Whatever method you choose, make sure the to parents are 100 percent on board and willing to reinforce the training at night and on weekends. Without this key element, potty training will be a struggle for everyone involved, especially the child who will become confused about what is expected of her.
Navigate inconsistent training.
If you notice the child needs to be retrained each time he is with you (this often will happen after weekends), don’t approach the parents in an accusatory manner. Instead, act as an advisor — you are the childcare expert. Use these tips to help your employers navigate potty training setbacks:
● Provide a full potty training report each day. Focus on successes and the strategies you’re using so that they can imitate them when you aren’t around.
● Ask about their concerns. Potty training can seem overwhelming especially if a parent feels ill-equipped to deal with bumps in the road. Instead, find out what they are struggling with on their end.
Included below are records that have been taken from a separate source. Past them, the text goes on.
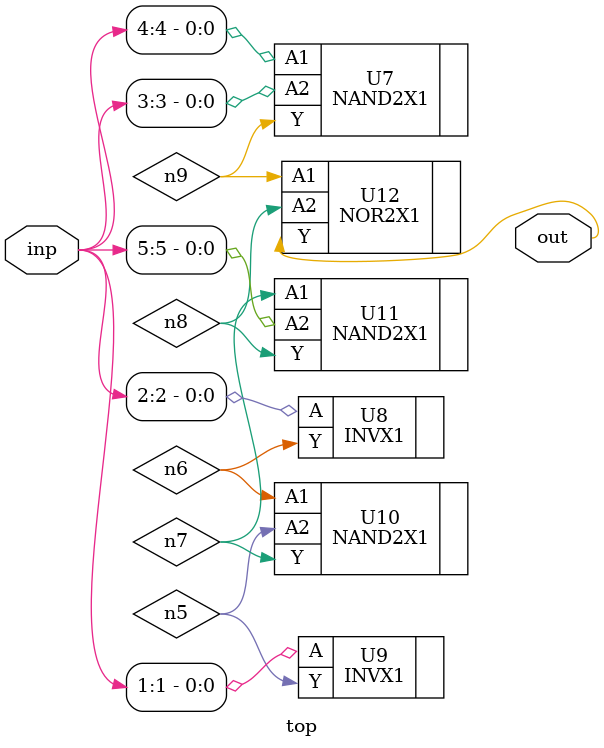
<source format=sv>


module top ( inp, out );
  input [5:0] inp;
  output out;
  wire   n5, n6, n7, n8, n9;

  NAND2X1 U7 ( .A1(inp[4]), .A2(inp[3]), .Y(n9) );
  INVX1 U8 ( .A(inp[2]), .Y(n6) );
  INVX1 U9 ( .A(inp[1]), .Y(n5) );
  NAND2X1 U10 ( .A1(n6), .A2(n5), .Y(n7) );
  NAND2X1 U11 ( .A1(n7), .A2(inp[5]), .Y(n8) );
  NOR2X1 U12 ( .A1(n9), .A2(n8), .Y(out) );
endmodule


</source>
● Offer your expertise. Once you have an understanding of where the problems are happening, talk to them about how they can better manage the process when you’re not around. Tell them which rewards you find work best for their child. Give them tips on how to get their child to the potty on time.
● Help them troubleshoot issues they are running into that you aren’t seeing. Children sometimes act differently with parents than they do with their sitters. What the parents are experiencing may be something you’re completely unaware of. Help the parents brainstorm ideas to solve these problems.
Like all things with young children, be flexible. If a child is having a hard time learning to use the potty, there’s nothing wrong with going back to diapers and revisiting training in a few weeks or a month. It might feel like you’re going backwards, but training a child who isn’t ready will be frustrating and stressful for everyone. With a little patience and understanding, potty training will eventually be successful.